Comment Barclays surfe sur la vague FinTech

Qui ?
Oliver Stevenson, Community and Operations Manager de Barclays, David Poullier, fondateur de la start-up Virtual View et Jess Williamson, de Techstars.

Quoi ?
Une visite du Barclays Accelerator powered by Techstars, à Londres, qui accueille depuis mars sa seconde promotion. Et se lance à New York.

Comment ?

Alors qu'à Paris, le Crédit Agricole a ouvert son "village" aux start-up de tous les domaines (lire notre interview), Barclays a fait d' un accélérateur dédié exclusivement à la FinTech, à Londres. Tous les six mois, depuis septembre 2014, elle accueille une dizaine de nouvelles jeunes pousses. La nouvelle promotion vient juste d'être annoncée, avec l'arrivée de start-up dans le domaine de la data-visualization, du paiement, de la data science ou de la sécurité informatique (la liste complète est ici).

Quel est l'intérêt d'un tel investissement pour une banque dont la fondation remonte au XVIIe siècle et qui a donc appris à s'adapter au fil des années ? "Nous recherchons les start-up qui s'apprêtent à bouleverser les services financiers. Nous avons déjà une expérience technologique en interne, mais nous venons ici pour nous ouvrir à des sujets encore plus avancés. Ne pas travailler avec les start-up, ce serait rater une énorme opportunité de rester compétitif" explique Oliver Stevenson. Le dispositif vient s'ajouter aux équipes en charge des investissements de la banque, tout en complétant sa R&D classique. "Jusqu'à présent, nous n'avions jamais exploré ce mode de recherche et développement en passant par les partenariats. C'est l'occasion de le faire. C'est même le type de R&D qui croit le plus vite chez nous."
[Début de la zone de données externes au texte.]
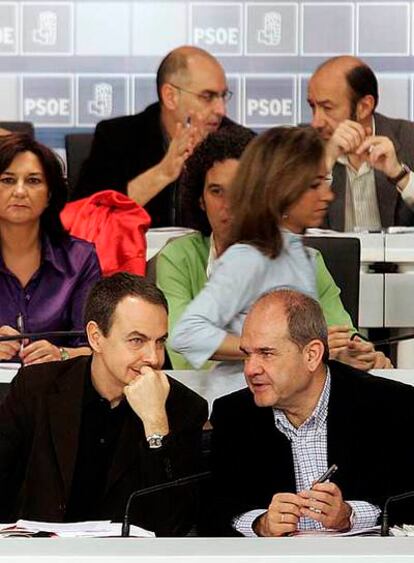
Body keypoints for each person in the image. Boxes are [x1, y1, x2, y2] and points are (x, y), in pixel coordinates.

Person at [158, 127, 390, 371]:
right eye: (217, 191)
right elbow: (182, 338)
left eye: (239, 189)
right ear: (200, 200)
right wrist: (280, 348)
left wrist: (357, 355)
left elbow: (341, 335)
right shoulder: (180, 257)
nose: (230, 204)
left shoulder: (306, 258)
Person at [0, 273, 208, 536]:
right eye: (137, 340)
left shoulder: (184, 407)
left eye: (160, 342)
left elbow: (176, 524)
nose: (153, 358)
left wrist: (155, 424)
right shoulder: (36, 388)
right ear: (96, 337)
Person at [207, 289, 414, 537]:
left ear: (312, 354)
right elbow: (211, 509)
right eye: (247, 355)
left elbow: (408, 498)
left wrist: (350, 515)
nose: (251, 369)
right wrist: (260, 523)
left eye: (266, 353)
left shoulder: (391, 405)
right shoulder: (233, 415)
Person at [73, 45, 235, 227]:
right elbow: (85, 221)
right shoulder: (117, 138)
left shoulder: (239, 145)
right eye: (207, 96)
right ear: (170, 96)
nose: (221, 109)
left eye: (223, 96)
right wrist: (163, 173)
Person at [0, 133, 101, 365]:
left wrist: (61, 354)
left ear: (49, 195)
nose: (20, 191)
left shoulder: (80, 260)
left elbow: (99, 347)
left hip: (58, 392)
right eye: (7, 180)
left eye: (33, 181)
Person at [308, 55, 414, 231]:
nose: (316, 122)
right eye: (313, 107)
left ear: (364, 106)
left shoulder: (409, 138)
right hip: (333, 259)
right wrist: (326, 161)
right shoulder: (304, 147)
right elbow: (287, 218)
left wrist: (399, 174)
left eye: (327, 108)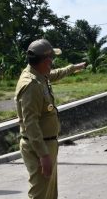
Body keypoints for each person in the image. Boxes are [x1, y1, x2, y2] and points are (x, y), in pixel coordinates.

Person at [15, 39, 86, 199]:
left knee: (49, 193)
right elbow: (30, 123)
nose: (52, 62)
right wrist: (43, 155)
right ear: (46, 60)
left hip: (48, 144)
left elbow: (56, 74)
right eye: (51, 59)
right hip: (39, 147)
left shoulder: (39, 75)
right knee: (40, 194)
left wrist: (73, 68)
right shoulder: (31, 85)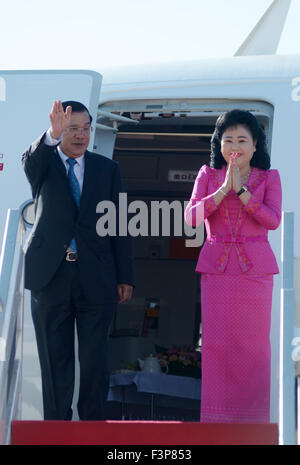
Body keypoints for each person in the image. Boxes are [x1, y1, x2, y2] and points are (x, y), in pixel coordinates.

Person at [22, 100, 134, 421]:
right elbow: (30, 164)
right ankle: (56, 431)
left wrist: (125, 275)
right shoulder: (43, 164)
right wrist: (50, 136)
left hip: (96, 277)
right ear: (60, 130)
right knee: (55, 362)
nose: (82, 135)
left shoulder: (107, 169)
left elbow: (121, 223)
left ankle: (93, 430)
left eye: (87, 129)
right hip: (50, 275)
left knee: (94, 361)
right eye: (74, 129)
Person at [185, 109, 282, 423]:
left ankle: (252, 424)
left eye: (242, 139)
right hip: (217, 271)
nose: (235, 145)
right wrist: (223, 189)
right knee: (216, 346)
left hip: (255, 273)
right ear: (219, 144)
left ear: (255, 145)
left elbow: (273, 220)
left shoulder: (268, 177)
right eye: (228, 139)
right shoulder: (207, 174)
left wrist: (242, 191)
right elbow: (191, 218)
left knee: (253, 348)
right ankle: (215, 421)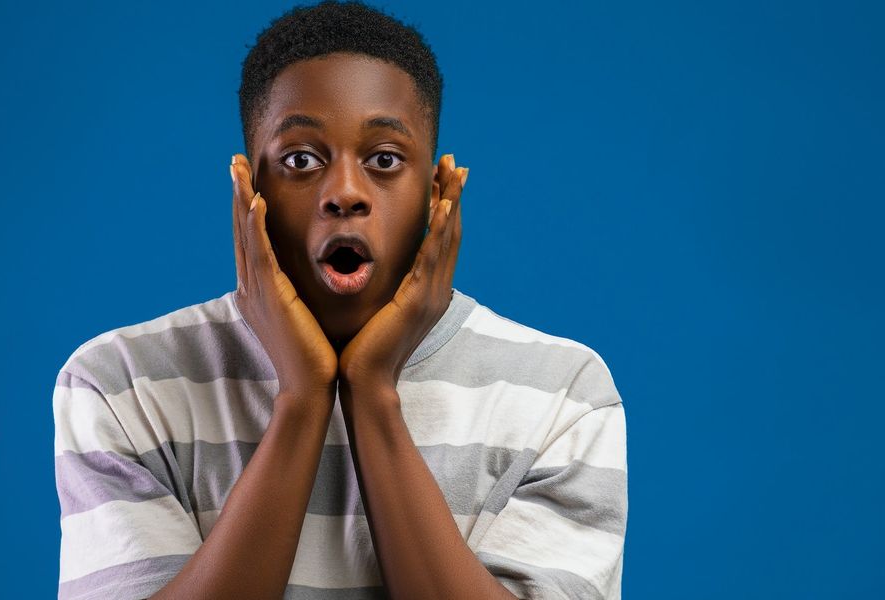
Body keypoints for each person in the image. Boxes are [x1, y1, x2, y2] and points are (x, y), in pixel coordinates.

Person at [53, 1, 628, 598]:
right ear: (251, 188)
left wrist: (372, 394)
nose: (346, 193)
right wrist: (302, 400)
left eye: (384, 160)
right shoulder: (121, 385)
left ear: (436, 194)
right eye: (301, 160)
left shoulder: (564, 392)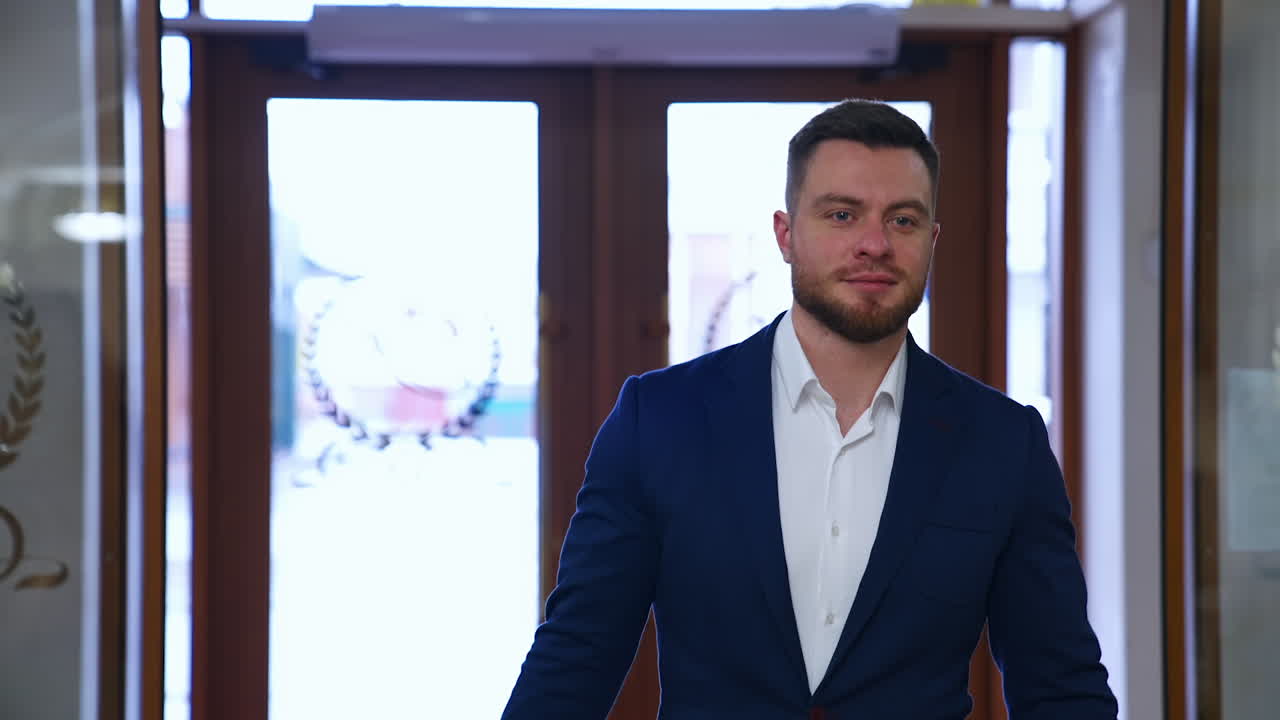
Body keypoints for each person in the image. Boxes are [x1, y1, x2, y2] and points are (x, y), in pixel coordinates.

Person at [502, 99, 1117, 719]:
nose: (874, 244)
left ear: (931, 242)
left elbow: (1060, 686)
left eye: (902, 221)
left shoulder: (1003, 442)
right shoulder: (659, 418)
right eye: (842, 215)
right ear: (786, 234)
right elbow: (578, 654)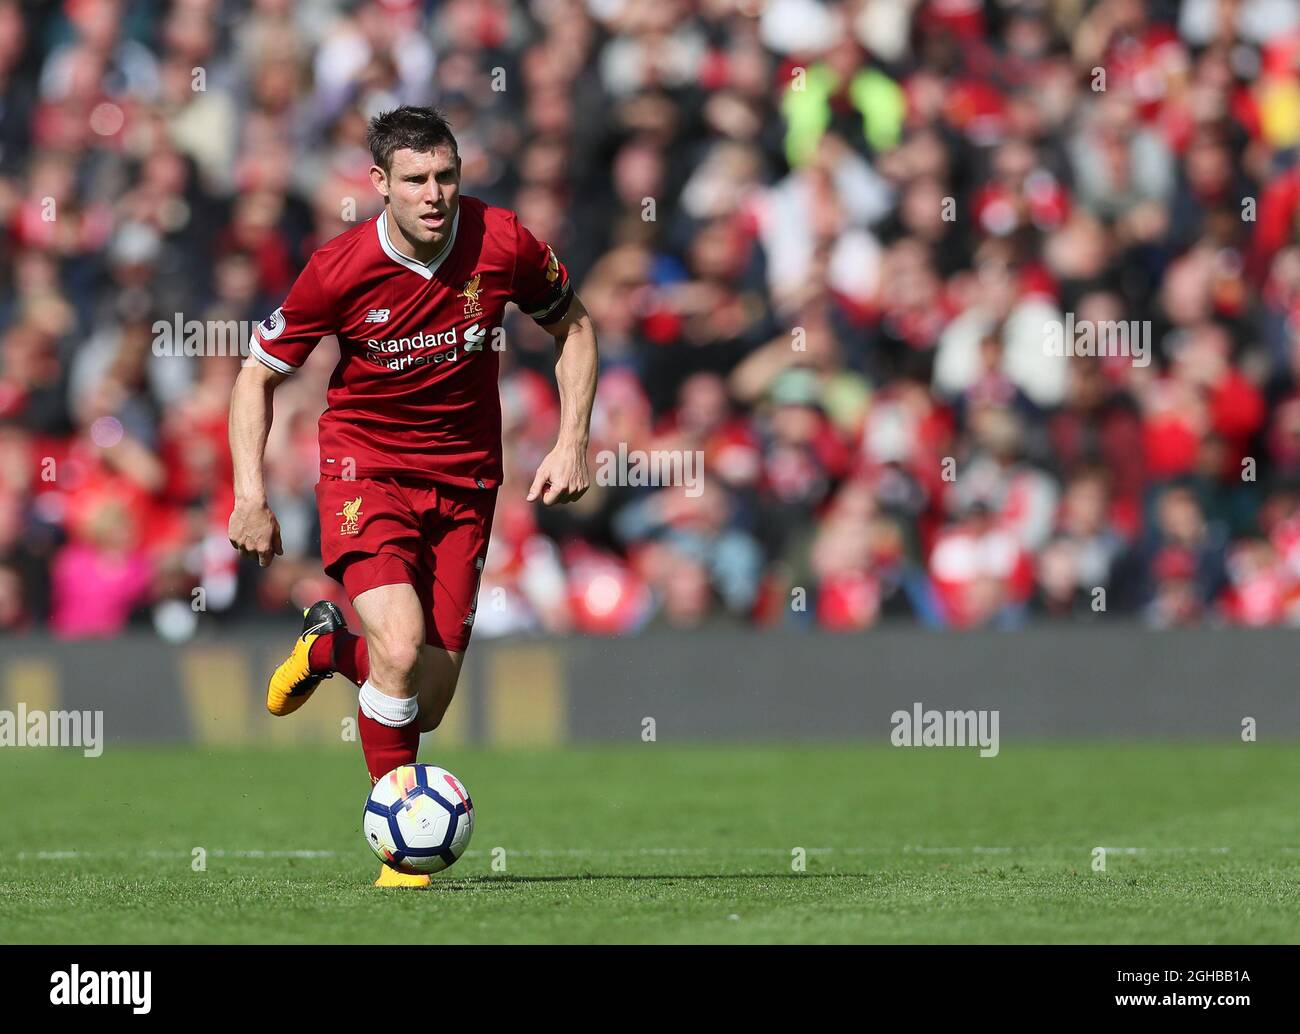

Dans ce projet, la banque ne s'est pas lancée seule : elle a fait appel à Techstars, la Rolls des accélérateurs, qui a essaimé à travers le monde depuis sa création à Boulder, Colorado, en 2006. "Dans notre premier incubateur britannique, ouvert en 2013, la moitié des projets étaient liés à la FinTech, on a compris qu'il fallait faire quelque chose de spécifique sur le sujet" explique Jess Williamson, de Techstars. Si Techstars investit 20 000$ contre 6% du capital de chaque start-up qui intègre l'accélérateur, Barclays ne développe aucun lien capitalistique. "Nous ne garantissons aucun investissement ou partenariat avec les start-up sélectionnées" précise Oliver Stevenson, "mais nous faisons de notre mieux pour travailler avec. Toutes les formes de partenariat sont envisageables : ces entreprises peuvent être de futurs clients ou devenir des prestataires, des investissements ou des partenaires technologiques. Le tout est de les connecter aux bonnes personnes chez nous."

La start-up ViewApp fait partie de la première promotion. Ce street view pour les agents immobiliers permet aussi de visualiser en 3D l'intérieur des magasins... ou des agences bancaires. "Le fait de travailler avec Barclays nous ouvre des portes" explique ainsi David Poullier, qui ajoute : "ils sont aussi liés au monde de l'assurance, ce qui nous a permis d'aller voir AXA. Et grâce à Techstars, nous avons eu un rendez-vous chez AirBnb." ViewApp a vu le jour à Amiens, mais c'est à Londres qu'elle a pu s'épanouir...

L'intérêt pour les start-up retenues va bien au-delà de la simple mise à disposition "gratuite" (contre l6 % des parts)   de locaux au cœur de Londres : "l'intérêt est surtout d'avoir accès à du mentorship et de participer à des réunions entre les fondateurs ou les différents directeurs techniques des start-up." Techstars donne aussi accès à de nombreux services gratuits, négociés auprès d'IBM, Amazon, Paypal et bien d'autres. Devant le succès du dispositif, la banque vient d'annoncer l'ouverture d'un nouvel accélérateur, sur le même modèle, à New York.